Costco took the lead in same-store sales growth for 2010 with 7%, whereas Target reported only a 2.1% increase, and Wal-Mart suffered a 0.6% decline for the same year. Compared to its nearest competitors, TGT reports the highest leverage, with a total debt to capital of 50.38%, compared to WMT and COST which check in at 41.17%, and 15.03%, respectively. The higher debt usage of TGT is accounted for in its Altman Z-score of 3.35, which is discernibly lower than both WMT’s and COST’s, 4.67 and 5.21 scores. The Altman Z-Score tests the probability of a firm entering bankruptcy. Scores above 3 demonstrate an unlikelihood using this tool. In addition, TGT’s lease adjusted leverage of 2.3 x, is well above the retail & apparel sectors of 1.3 x.

Macro Factor

Target’s strong brand recognition and presence in the North American market created a loyal customer base and is the cornerstone to its overall success. Greater focus on differentiating its product offerings with superior merchandise, compared to Wal-Mart, enhanced brand value gave an advantage in price positioning. Contributing to these factors is the recognition of current market opportunities, such as the focus on smaller stores, growing expansion of the Pfresh grocery section, international expansion into Canada, and continued innovations of Target’s website.

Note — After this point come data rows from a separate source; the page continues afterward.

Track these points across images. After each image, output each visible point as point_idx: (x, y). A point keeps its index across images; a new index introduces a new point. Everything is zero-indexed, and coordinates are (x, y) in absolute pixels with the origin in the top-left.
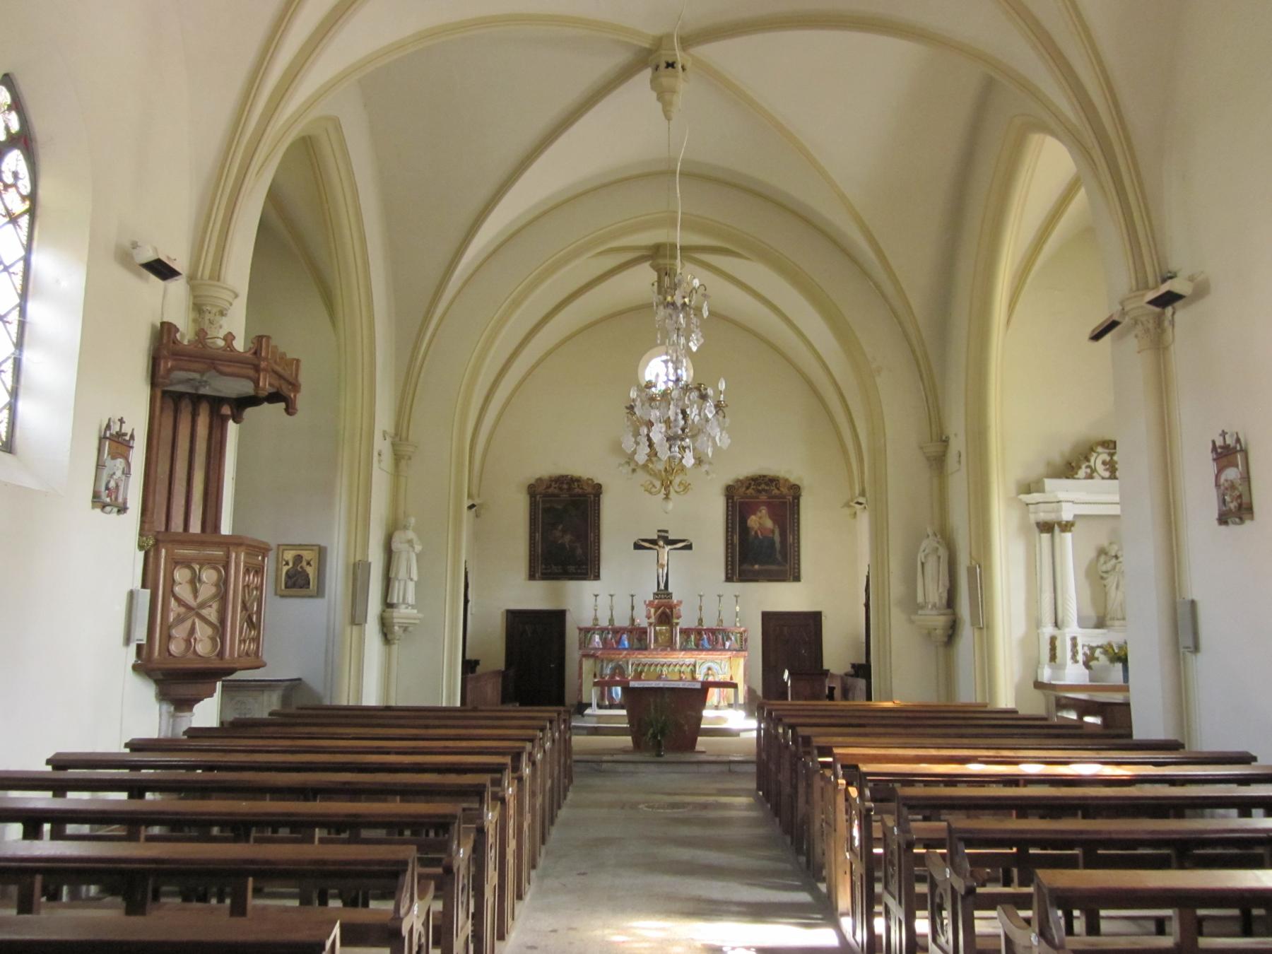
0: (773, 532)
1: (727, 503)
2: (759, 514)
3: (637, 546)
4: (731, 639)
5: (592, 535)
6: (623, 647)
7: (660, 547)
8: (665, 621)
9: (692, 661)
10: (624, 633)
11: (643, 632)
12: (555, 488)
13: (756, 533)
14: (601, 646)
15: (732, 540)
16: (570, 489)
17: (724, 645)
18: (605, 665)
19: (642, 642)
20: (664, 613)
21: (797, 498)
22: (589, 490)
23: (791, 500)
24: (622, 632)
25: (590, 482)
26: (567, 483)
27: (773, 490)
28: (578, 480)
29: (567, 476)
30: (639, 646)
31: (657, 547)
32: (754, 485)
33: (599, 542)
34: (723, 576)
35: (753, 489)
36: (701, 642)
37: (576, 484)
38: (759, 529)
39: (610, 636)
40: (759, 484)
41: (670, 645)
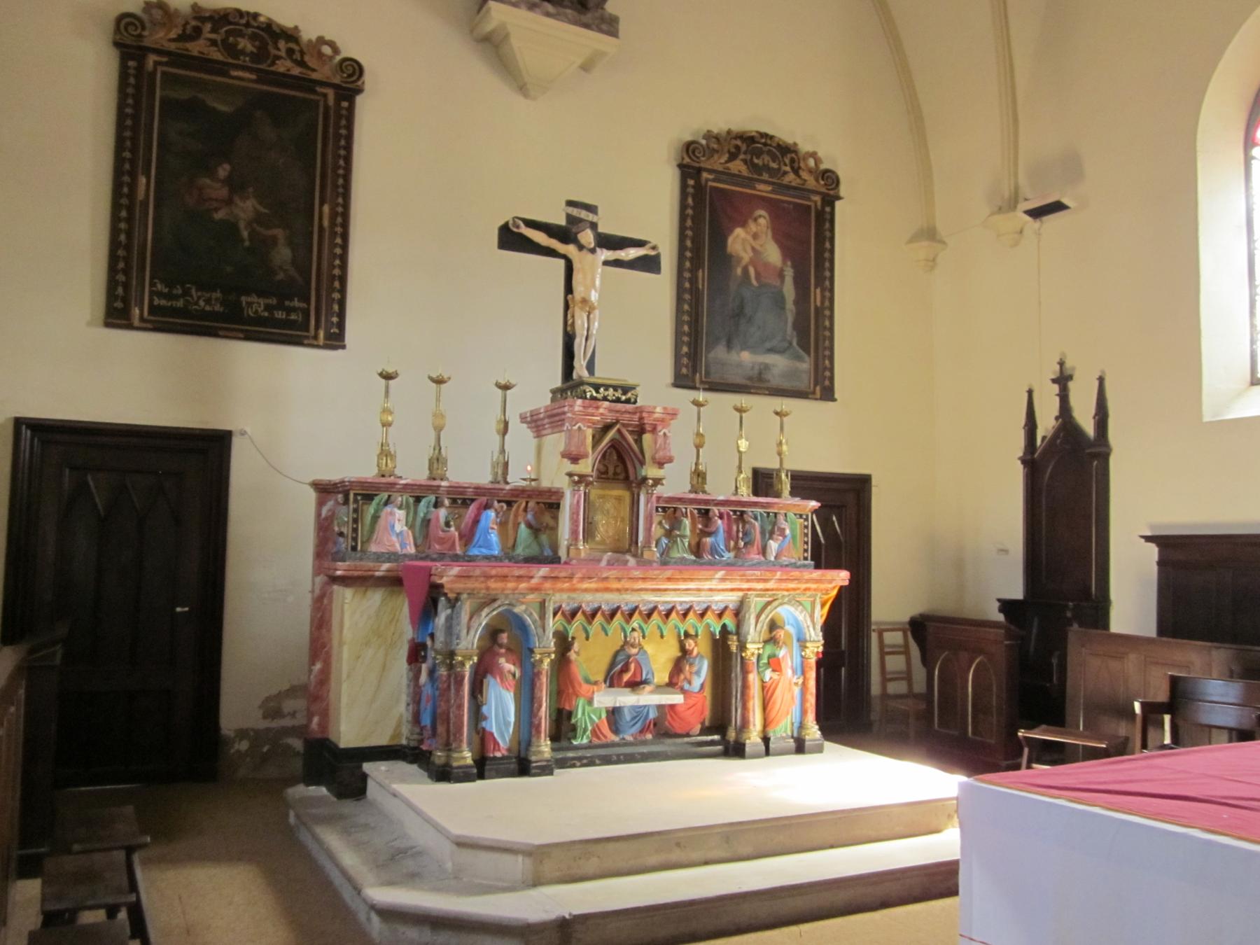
0: (781, 276)
1: (684, 186)
2: (753, 227)
3: (511, 239)
4: (782, 531)
5: (326, 209)
6: (485, 551)
7: (581, 247)
8: (615, 474)
9: (732, 598)
10: (487, 506)
11: (550, 502)
12: (213, 43)
13: (745, 270)
14: (411, 550)
15: (693, 281)
16: (261, 55)
17: (764, 551)
18: (465, 617)
19: (544, 538)
20: (615, 446)
21: (830, 200)
22: (322, 73)
23: (819, 204)
24: (484, 499)
25: (327, 50)
26: (253, 37)
27: (785, 173)
28: (291, 36)
29: (255, 16)
30: (534, 550)
31: (570, 250)
32: (745, 153)
33: (345, 237)
34: (668, 374)
35: (745, 161)
36: (708, 540)
37: (282, 44)
38: (752, 262)
39: (442, 513)
40: (758, 154)
41: (628, 546)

However, the retailer’s few weaknesses are its extreme dependency on products from China, lack of presence in the international market and higher prices compared to its competitor Wal-Mart. Increased regulations on credit cards, product similarities, stronger rivalry from smaller drug stores offering produce, and lower consumer spending are some of the outside threats Target encounters.

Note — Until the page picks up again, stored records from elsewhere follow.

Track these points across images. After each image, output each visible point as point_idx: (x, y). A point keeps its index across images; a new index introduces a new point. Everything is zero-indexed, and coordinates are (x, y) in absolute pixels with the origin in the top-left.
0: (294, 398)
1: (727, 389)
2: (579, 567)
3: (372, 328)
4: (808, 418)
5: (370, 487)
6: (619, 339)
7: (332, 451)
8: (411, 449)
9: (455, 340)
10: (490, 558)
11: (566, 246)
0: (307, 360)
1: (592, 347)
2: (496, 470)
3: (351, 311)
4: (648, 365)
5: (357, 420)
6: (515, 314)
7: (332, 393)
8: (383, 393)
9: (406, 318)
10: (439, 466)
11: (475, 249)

As with most retail businesses, Target’s revenue strongly depends on the country’s Gross Domestic Product (GDP) as well as consumers’ Disposable Personal Income (DPI). Annual percentage change for GDP fell from 4.95% to negative 1.74% from 2006 to 2009 respectively; DPI declined from 5.12% to 0.75% for the same time period. This economic downturn is reflected in Target’s slow annual revenue growth of 2.30% in 2008 and a merely 0.88% increase in 2009. As GDP and DPI strengthened in 2010, Target was able to capture a revenue increase of 3.71% for the same year.

International Expansion: Canada

Due to strong competition from other retail discount stores, online retailers and smaller drug stores, the growth potential for Target is unequivocally costly. Management plans to renovate current stores to expand the Pfresh produce segment, and invest in future smaller stores with capital expenditures estimating to $2.5 billion in 2011. Target is moving into the Canadian market. With its first international move, it entered into a commitment on January 2011 to purchase leasehold interests in 220 sites from Zeller Inc. for C$1,825 million, with payments due in May and September 2011.

The company is expected to open 100 to 150 new Target stores, primarily in 2013 with additional expected renovation costs of C$1 billion. This will further increase TGT’s capital expenditures and slow the firm's share buyback program, according to management. Furthermore, management predicts to increase annual dividends and expects sales to reach over $100 billion and to double its EPS by 2016/2017 as a result of the 5% rewards program and enhanced Pfresh segment.

Competitor Wal-Mart Stores announced at the beginning of 2011 to reduce prices for fruits and vegetables, as well as committing to build a number of smaller “Express stores”. A direct result of rigorous market testing resulted in the “Wal-Mart To- Go” program, allowing customers to order products through Wal-Mart’s website, and have them delivered to their front doors. Smaller front stores such as Walgreen (WAG) and CVS are also moving towards offering broader grocery products to its customers.

Disclosure: I have no positions in any stocks mentioned, and no plans to initiate any positions within the next 72 hours.